Task details >> In the listing below, find the line containing "index tip: (427, 342)" and the line containing "pinky pip: (611, 369)". Repeat exactly those two lines and every line between them.
--- Input for this task Enclosed Below ---
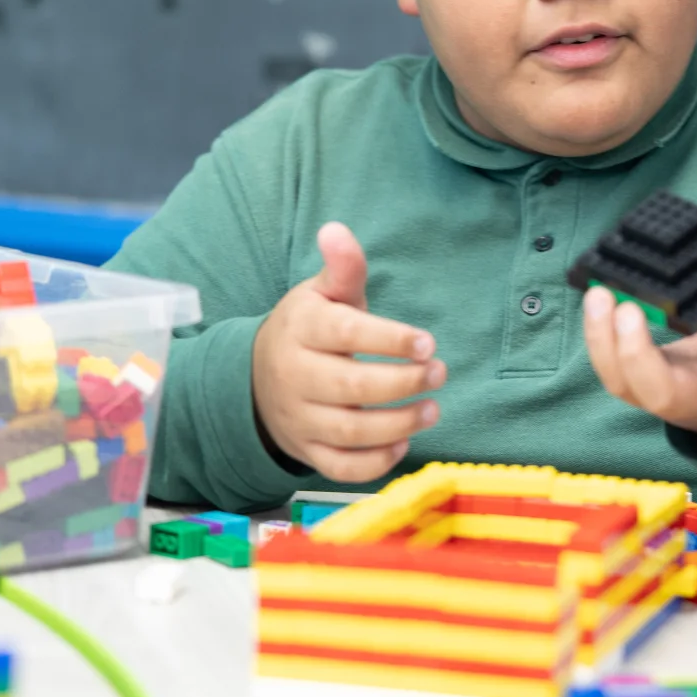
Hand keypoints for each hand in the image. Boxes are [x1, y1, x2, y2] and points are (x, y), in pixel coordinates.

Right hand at [251, 222, 444, 483]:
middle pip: (350, 386)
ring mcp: (299, 418)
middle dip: (401, 383)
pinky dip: (373, 464)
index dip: (388, 339)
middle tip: (439, 373)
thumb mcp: (322, 293)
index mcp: (302, 328)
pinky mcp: (306, 450)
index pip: (345, 333)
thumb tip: (337, 230)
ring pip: (349, 430)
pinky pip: (339, 466)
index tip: (427, 342)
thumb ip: (342, 268)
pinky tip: (403, 444)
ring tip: (433, 409)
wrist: (256, 378)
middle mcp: (295, 375)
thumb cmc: (309, 329)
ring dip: (397, 424)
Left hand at [582, 196, 696, 454]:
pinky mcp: (638, 389)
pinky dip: (599, 337)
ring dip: (603, 341)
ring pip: (624, 385)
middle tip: (627, 307)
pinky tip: (595, 300)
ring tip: (598, 294)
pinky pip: (611, 369)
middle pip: (660, 392)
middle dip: (635, 353)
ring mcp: (663, 398)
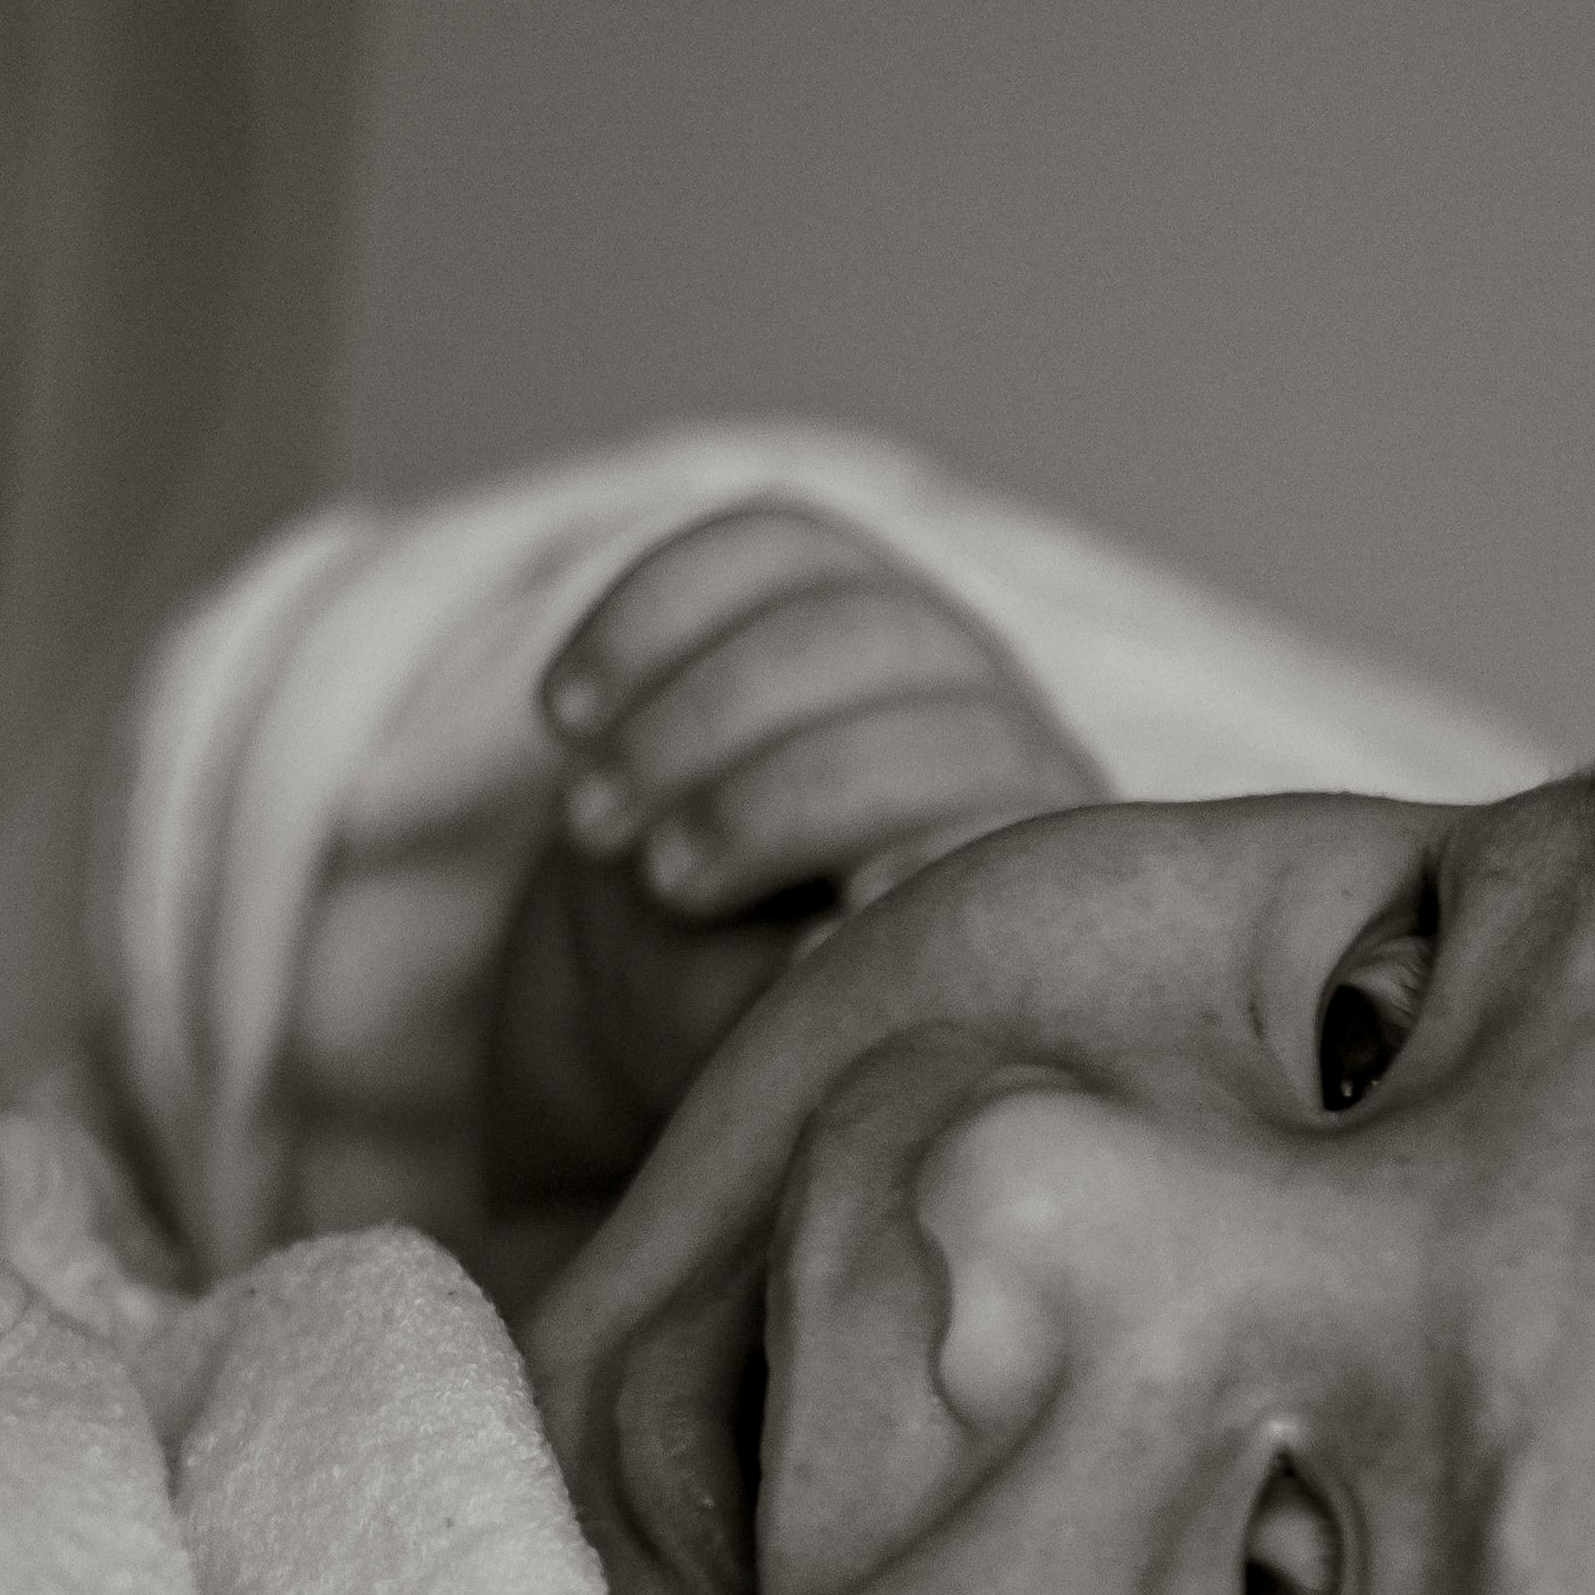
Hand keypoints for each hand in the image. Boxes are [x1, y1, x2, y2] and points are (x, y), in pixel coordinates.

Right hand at [480, 502, 1103, 1260]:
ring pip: (836, 617)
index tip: (828, 925)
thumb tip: (814, 963)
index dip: (925, 857)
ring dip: (692, 710)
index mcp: (1030, 872)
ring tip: (589, 816)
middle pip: (923, 710)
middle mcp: (1007, 740)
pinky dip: (648, 615)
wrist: (698, 950)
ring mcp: (927, 643)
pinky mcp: (831, 577)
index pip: (1004, 822)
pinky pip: (754, 548)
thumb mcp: (760, 1046)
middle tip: (659, 878)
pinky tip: (564, 709)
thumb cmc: (744, 1023)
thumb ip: (789, 1006)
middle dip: (772, 793)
--- End of Enclosed Input for this task ---
Task result >>
index tip: (427, 342)
thumb ip: (342, 268)
pinky tip: (403, 444)
ring tip: (433, 409)
wrist: (256, 378)
middle mcp: (295, 375)
thumb cmc: (309, 329)
ring dip: (397, 424)
Left hand at [582, 196, 696, 454]:
pinky mcp: (638, 389)
pinky dip: (599, 337)
ring dip: (603, 341)
ring pip: (624, 385)
middle tip: (627, 307)
pinky tip: (595, 300)
ring tip: (598, 294)
pinky pip: (611, 369)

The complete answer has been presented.